Dataset entries:

-- Opening Marker --

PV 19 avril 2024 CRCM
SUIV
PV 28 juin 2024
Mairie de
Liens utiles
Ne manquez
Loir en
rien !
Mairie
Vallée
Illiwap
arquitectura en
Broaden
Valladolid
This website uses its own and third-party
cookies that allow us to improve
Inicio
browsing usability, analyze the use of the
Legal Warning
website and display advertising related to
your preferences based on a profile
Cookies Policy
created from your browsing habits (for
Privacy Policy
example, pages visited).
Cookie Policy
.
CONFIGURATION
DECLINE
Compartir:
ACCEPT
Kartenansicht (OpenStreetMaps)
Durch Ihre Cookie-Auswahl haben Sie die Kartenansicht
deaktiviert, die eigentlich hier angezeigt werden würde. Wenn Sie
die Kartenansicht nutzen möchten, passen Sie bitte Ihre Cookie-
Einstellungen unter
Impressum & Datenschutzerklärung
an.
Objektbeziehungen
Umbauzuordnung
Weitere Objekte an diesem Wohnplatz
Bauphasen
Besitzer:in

-- Closing Marker --
-- Opening Marker --

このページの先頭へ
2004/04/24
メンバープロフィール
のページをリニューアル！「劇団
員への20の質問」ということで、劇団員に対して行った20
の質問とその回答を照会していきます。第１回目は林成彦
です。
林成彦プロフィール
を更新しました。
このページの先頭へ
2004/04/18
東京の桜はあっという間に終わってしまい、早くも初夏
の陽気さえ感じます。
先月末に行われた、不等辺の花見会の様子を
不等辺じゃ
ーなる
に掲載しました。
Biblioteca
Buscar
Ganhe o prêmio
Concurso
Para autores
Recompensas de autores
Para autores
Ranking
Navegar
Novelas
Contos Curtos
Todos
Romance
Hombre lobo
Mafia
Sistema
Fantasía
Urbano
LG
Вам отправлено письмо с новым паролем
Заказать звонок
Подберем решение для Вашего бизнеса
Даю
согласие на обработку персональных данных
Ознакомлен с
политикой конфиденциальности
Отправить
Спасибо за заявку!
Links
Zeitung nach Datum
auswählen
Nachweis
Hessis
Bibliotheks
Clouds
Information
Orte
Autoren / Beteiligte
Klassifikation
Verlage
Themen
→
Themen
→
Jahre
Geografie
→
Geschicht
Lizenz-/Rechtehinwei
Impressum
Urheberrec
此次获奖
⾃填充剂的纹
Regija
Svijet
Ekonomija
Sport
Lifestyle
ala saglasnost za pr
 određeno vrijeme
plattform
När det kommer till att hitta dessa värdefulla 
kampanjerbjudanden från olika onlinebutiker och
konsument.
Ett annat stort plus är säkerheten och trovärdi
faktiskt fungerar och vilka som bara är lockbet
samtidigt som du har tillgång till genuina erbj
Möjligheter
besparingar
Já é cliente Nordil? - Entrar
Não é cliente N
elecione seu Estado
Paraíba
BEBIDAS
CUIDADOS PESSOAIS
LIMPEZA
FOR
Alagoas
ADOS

-- Closing Marker --

Reproduce, without changes, the lines running from the line with "PV 19 avril 2024 CRCM" up to and including the line with "Besitzer:in".

Exercise result —
PV 19 avril 2024 CRCM
SUIV
PV 28 juin 2024
Mairie de
Liens utiles
Ne manquez
Loir en
rien !
Mairie
Vallée
Illiwap
arquitectura en
Broaden
Valladolid
This website uses its own and third-party
cookies that allow us to improve
Inicio
browsing usability, analyze the use of the
Legal Warning
website and display advertising related to
your preferences based on a profile
Cookies Policy
created from your browsing habits (for
Privacy Policy
example, pages visited).
Cookie Policy
.
CONFIGURATION
DECLINE
Compartir:
ACCEPT
Kartenansicht (OpenStreetMaps)
Durch Ihre Cookie-Auswahl haben Sie die Kartenansicht
deaktiviert, die eigentlich hier angezeigt werden würde. Wenn Sie
die Kartenansicht nutzen möchten, passen Sie bitte Ihre Cookie-
Einstellungen unter
Impressum & Datenschutzerklärung
an.
Objektbeziehungen
Umbauzuordnung
Weitere Objekte an diesem Wohnplatz
Bauphasen
Besitzer:in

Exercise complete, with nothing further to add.